Ex 15: unpadded counters scale poorly or negatively; padding each to 128 bytes restores near-linear scaling. perf c2c flags the shared line with high cache-to-cache transfers.

Ex 18: (A*)pc == pc (A subobject first), but (B*)pc == pc + sizeof(A-subobject) — a nonzero offset, the this-adjustment; sizeof(C) includes two vptrs.

Ex 19: Option<&u8> and Option<Box<u8>> are the same size as the inner pointer (null niche). For a type with no spare pattern, Option<T> adds a discriminant (and possibly padding), so it's larger.

Ex 20: rough per-record: on-heap ≈ 16 (header) + 24 (fields+padding for u64,u32,u32,u8 → padded) = ~40 B → ~40 GB; off-heap packed ≈ 17–24 B → ~17–24 GB; columnar ≈ sum of column widths ≈ ~21 B/row but with one schema and better scan/compression. At N=1e9 the header alone (on-heap) is ~16 GB of waste — the case for off-heap/columnar.

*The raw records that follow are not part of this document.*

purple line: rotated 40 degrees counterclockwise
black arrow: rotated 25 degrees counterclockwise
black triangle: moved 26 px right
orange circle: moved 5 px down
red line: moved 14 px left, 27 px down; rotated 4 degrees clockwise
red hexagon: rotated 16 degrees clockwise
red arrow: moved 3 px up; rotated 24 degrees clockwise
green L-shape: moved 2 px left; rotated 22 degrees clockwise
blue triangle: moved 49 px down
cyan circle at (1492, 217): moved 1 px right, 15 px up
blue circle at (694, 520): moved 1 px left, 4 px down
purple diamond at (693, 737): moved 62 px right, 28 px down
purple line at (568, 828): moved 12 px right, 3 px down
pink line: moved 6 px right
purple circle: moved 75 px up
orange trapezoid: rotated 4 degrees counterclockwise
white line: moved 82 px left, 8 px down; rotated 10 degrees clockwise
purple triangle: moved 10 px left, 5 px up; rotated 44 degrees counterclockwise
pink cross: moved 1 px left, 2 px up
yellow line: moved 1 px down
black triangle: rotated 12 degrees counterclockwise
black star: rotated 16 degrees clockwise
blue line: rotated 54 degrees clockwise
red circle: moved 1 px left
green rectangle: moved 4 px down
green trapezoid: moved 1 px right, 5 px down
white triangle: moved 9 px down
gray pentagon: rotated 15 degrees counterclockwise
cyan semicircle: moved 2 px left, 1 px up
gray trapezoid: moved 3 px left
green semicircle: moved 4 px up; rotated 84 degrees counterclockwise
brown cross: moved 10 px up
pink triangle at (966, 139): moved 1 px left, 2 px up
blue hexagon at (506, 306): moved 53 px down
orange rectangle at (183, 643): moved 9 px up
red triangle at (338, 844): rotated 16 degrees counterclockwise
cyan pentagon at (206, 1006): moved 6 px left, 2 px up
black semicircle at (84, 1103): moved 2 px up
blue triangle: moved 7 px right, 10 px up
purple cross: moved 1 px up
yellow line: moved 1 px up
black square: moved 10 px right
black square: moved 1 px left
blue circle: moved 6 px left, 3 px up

Ex 22: the deliberate field addition changes sizeof/offsets, so the static_assert / size test fails the build — exactly the regression catch you wanted.

When you've ticked every box in the Self-Check Checklist and finished at least one capstone, you understand object layout the way a runtime engineer does: as bytes you can see, measure, and move on purpose.